Opus is getting good at architecture - I need lesser "pushbacks" either because I have learnt to say the right thing or it has learnt to do the right thing - I do not know which one.

zkmon - 3 hours ago

> I don't know what to do.

Ride the wave. You rode it when websites/webapps were the wave. I came into software industry before internet, kept changing my horse. You are never too old to learn new tricks. The new wave create new kind of work and workers. Be one of them. Ride the beast, master the tools. It's the same game again.

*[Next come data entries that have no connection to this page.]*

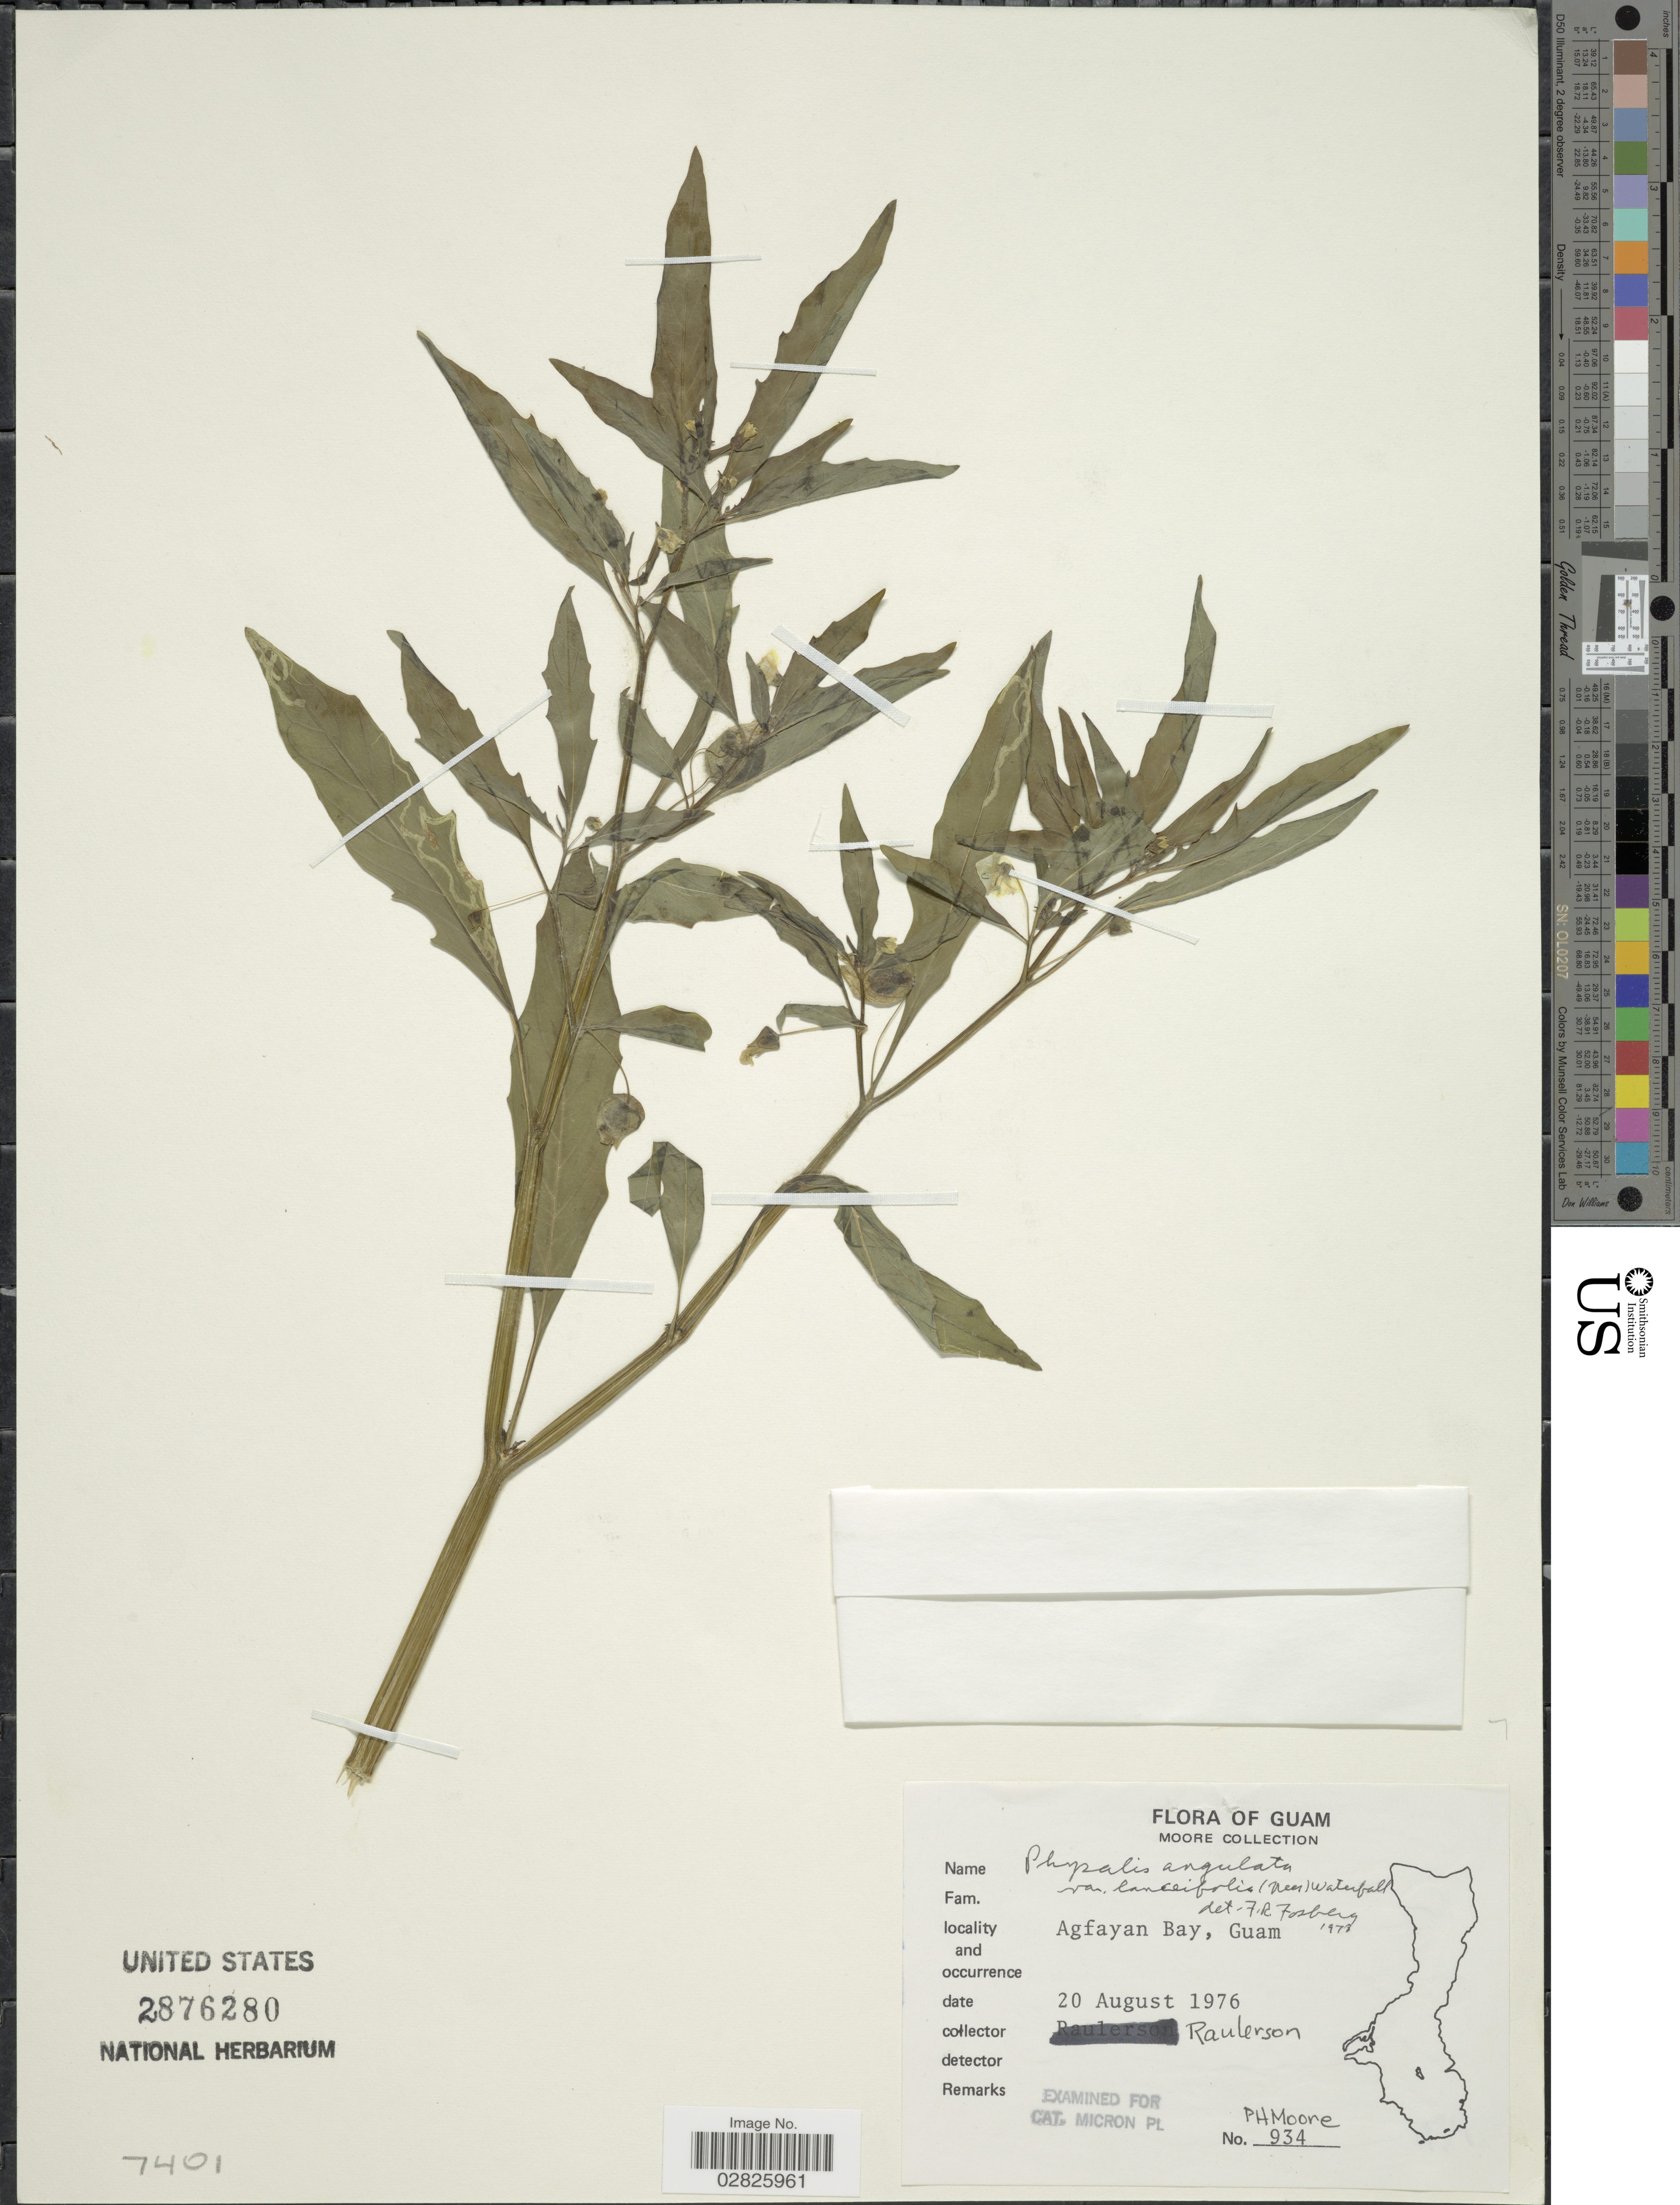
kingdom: Plantae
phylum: Tracheophyta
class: Magnoliopsida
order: Solanales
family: Solanaceae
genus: Physalis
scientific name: Physalis lanceifolia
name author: Nees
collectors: Raulerson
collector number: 934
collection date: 1976-08-20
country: Guam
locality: Agfayan Bay.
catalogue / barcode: US 2876280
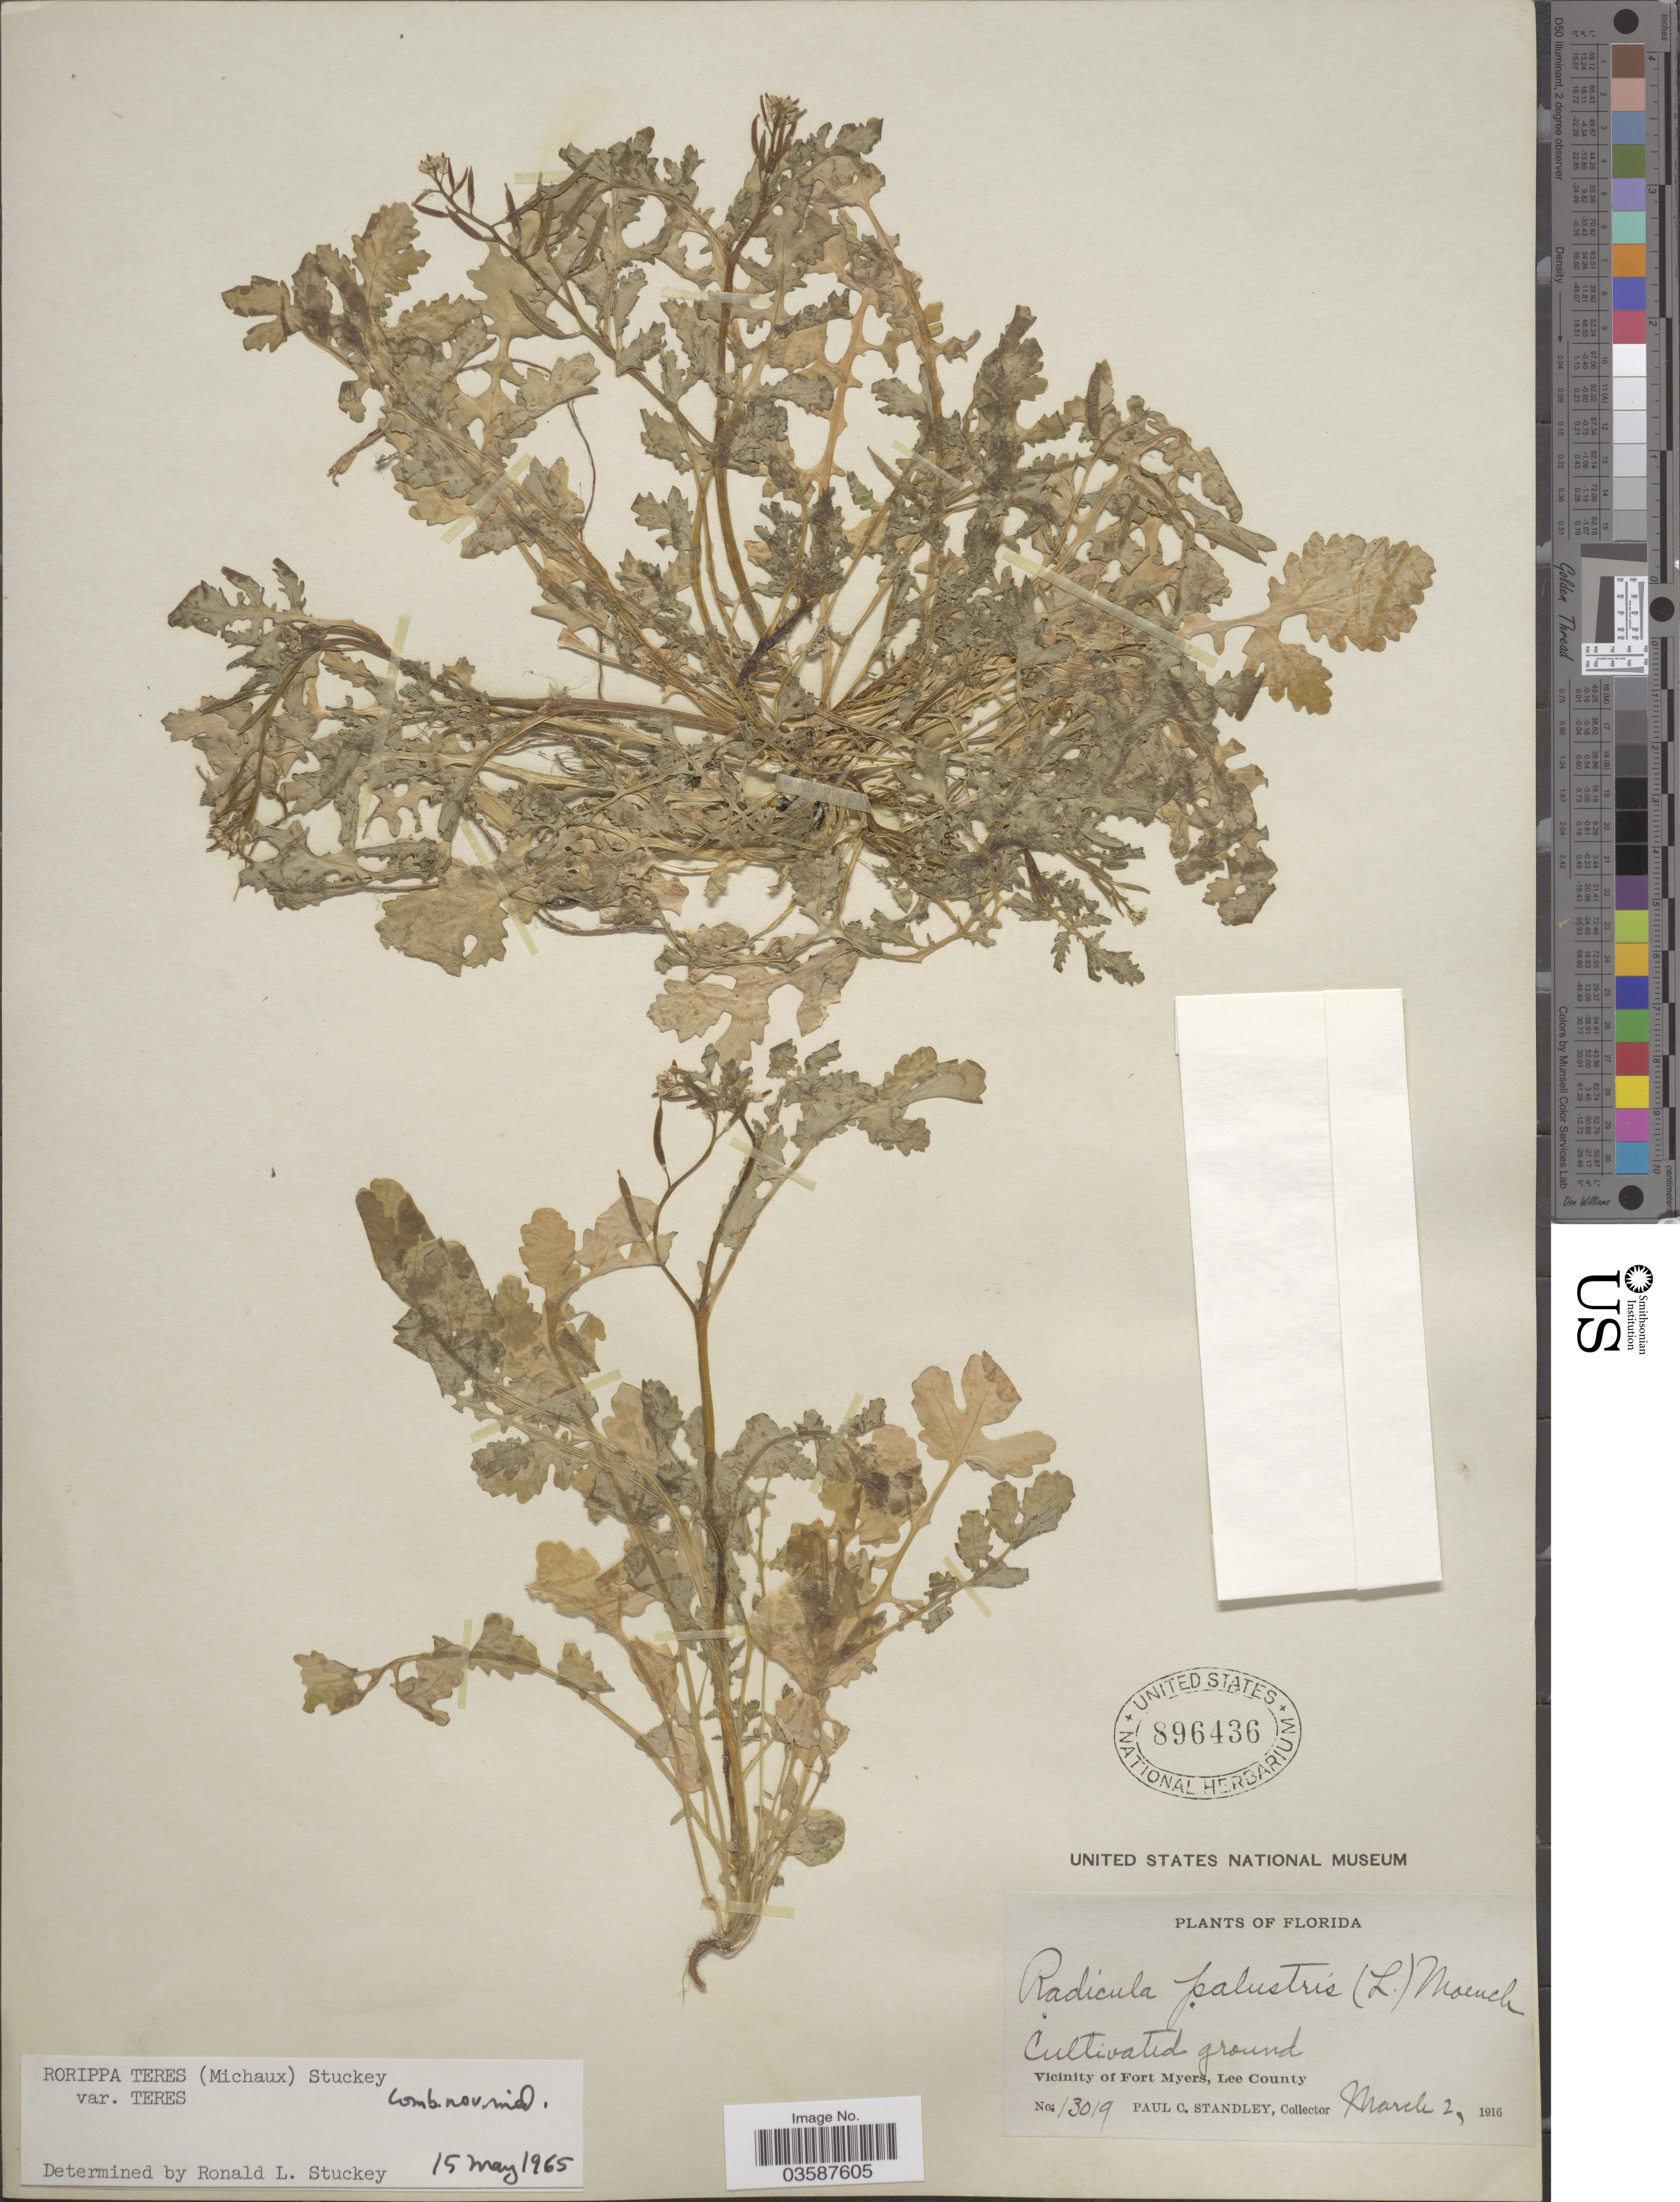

cassianoleal - 5 hours ago

> The company is now hiring again for a few roles and domain familiarity is not a strong differentiator anymore. We used to list "Software Engineer - Area". Now it's just "Software Engineer" and the team assignment comes after the offer is accepted.

> Of course, this is good for brilliant engineers that never had the chance to get deep into the domain and now have better chances at getting a job, but it's also sad to think that other brilliant engineers that spent their lives collecting domain knowledge are now competing on the same lane.

If the author's vision of the future is correct, then competent software engineers are safe. Domain knowledge can be learnt much quicker than how to apply good engineering principles.

Engineers whose main competitive advantage is domain knowledge are probably not that brilliant at engineering. They might still find employment in other areas of the industry where they accumulated domain knowledge.

applfanboysbgon - 5 hours ago

> Maybe I should consider transforming my woodworking hobby into a profession...

Whatever your feelings on the future of the industry are, it's hard to imagine you'll find more professional success in artisan woodworking than artisan software.